When I started my first company, IRIDAS, in 2000, I felt like a weird person. The environment here in Munich almost 20 years ago was not very supportive of startups and almost everyone around me told me that I had gone off the rocker for leaving a well-paid job (ironically in a startup), to do my own thing. My main customers were in the US and support from there was amazing, so in the end my local ecosystem seemed not to matter that much.

About a decade ago, startup culture started to reach Germany, but I felt I had not much in common with the young bearded app developers who launched products that were often copying business ideas conceived in Silicon Valley. While I still have a lot of respect for people, who are running successful businesses based on this model, it is clearly not my thing. I am interested in deep innovation with a focus on long-term impact.

After I sold IRIDAS to Adobe in 2011, however, I started to bump into more and more startup companies, who are doing very interesting work here in my hometown of Munich. Whether its the guys from VoltStorage, who are coming up with a novel battery for residential energy storage (disclosure I joined their board a few weeks ago). Or Magazino, who create novel logistics robots with AI, I started to see vibrant network of truly innovative companies, who opted to start here in Munich and the surrounding areas, and who found a supportive investment ecosystem, a well-educated workforce and excellent infrastructure.

When I discussed this change with DLD Conference founder Steffi Czerny a few months ago, we decided to do a panel on this topic, called the Southern Superhub.

There are many reasons I always stayed in Munich. I would have had many reasons to move to the United States. My companies have always had a global workforce. With IRIDAS we had teams in Germany, Eastern Europe, Canada, and the West Coast. With Hyperganic we have people in New York, Argentina, Italy and here in Munich. But what makes Munich attractive are many things. The standard of living is high. I don’t know any other place that is as attractive, especially when you want to raise a family.

I just spent two weeks in LA and the Bay Area — and most of it was in a car, trying to navigate the traffic on the West Coast. Munich, in contrast, is walkable and has an excellent mass transit system. It’s rare for me to take more than a few minutes to travel to a meeting. Long-distance travel is simple and comfortable, either by high-speed train or by plane.

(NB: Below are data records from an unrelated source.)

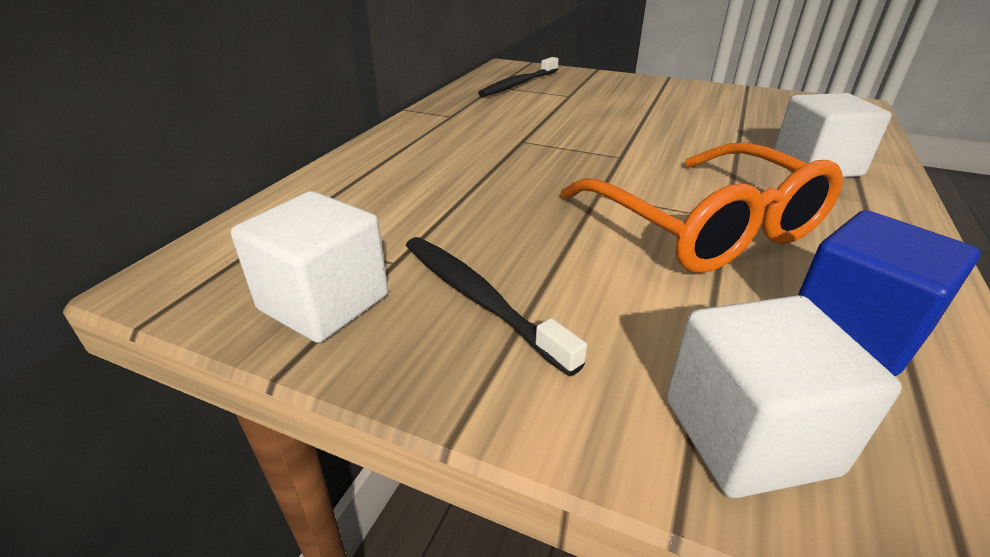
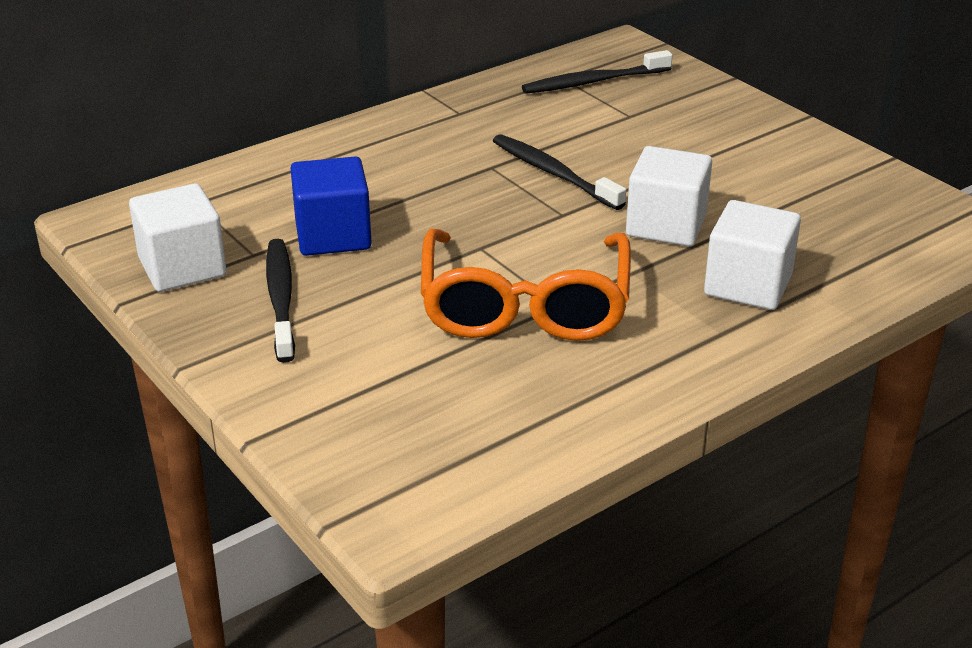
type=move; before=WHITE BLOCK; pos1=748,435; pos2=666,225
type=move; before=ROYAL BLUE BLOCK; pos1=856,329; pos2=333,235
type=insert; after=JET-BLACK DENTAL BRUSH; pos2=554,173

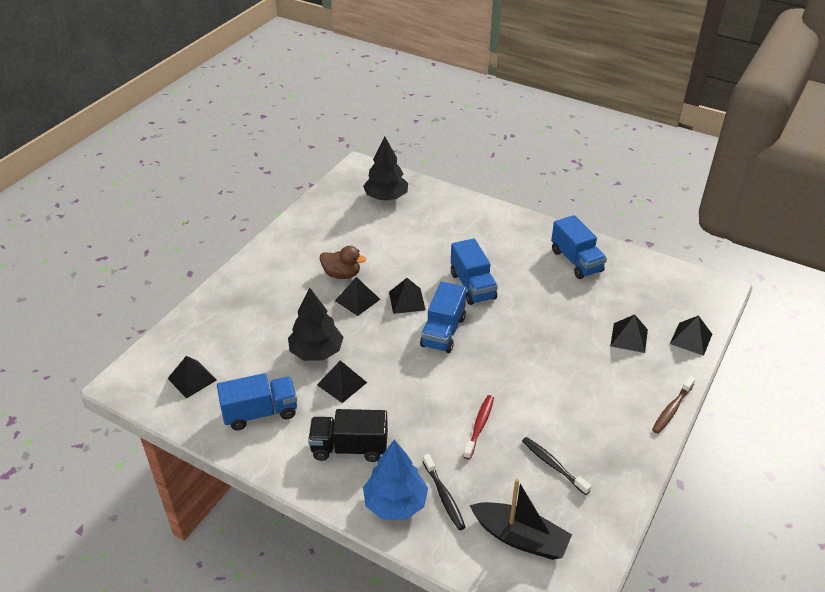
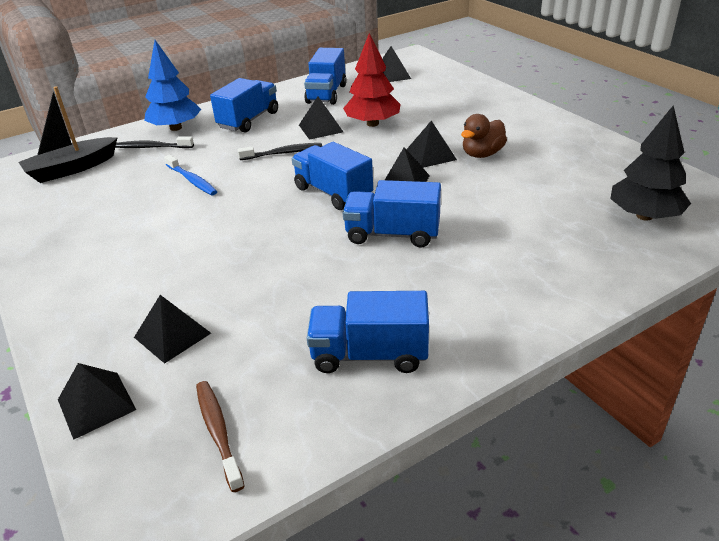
type=recolor; before=JET-BLACK TREE; after=CRIMSON TREE; pos1=316,352; pos2=372,124
type=recolor; before=JET-BLACK LORRY; after=ROYAL BLUE LORRY; pos1=349,447; pos2=249,120
type=recolor; before=CRIMSON DENTAL BRUSH; after=ROYAL BLUE DENTAL BRUSH; pos1=479,426; pos2=192,180
type=move; before=JET-BLACK DENTAL BRUSH; pos1=553,465; pos2=283,153
type=move; before=BROWN DENTAL BRUSH; pos1=672,409; pos2=218,432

I rarely need more than 15 min to my gate at Munich airport. Try that at JFK.

Many founders who traveled the world before settling back here, realize, it is very hard to find these conditions anywhere else on the globe. In addition there are many less “soft” factors that play a big role: We have two of the world’s best universities located in Munich, many big industrial companies like Siemens, BMW, Airbus, EOS, OHB have their headquarters or a significant presence here. IBM Watson moved their IoT division to Munich with a 200m investment and more than 1000 employees.

For many decades Germany was known for its solid engineering skills and process innovation. What is now happening is that really bold ideas like flying cars (Lilium and Airbus/Siemens) or Satellite launchers (Zero2Infinity) are using Munich as their home base.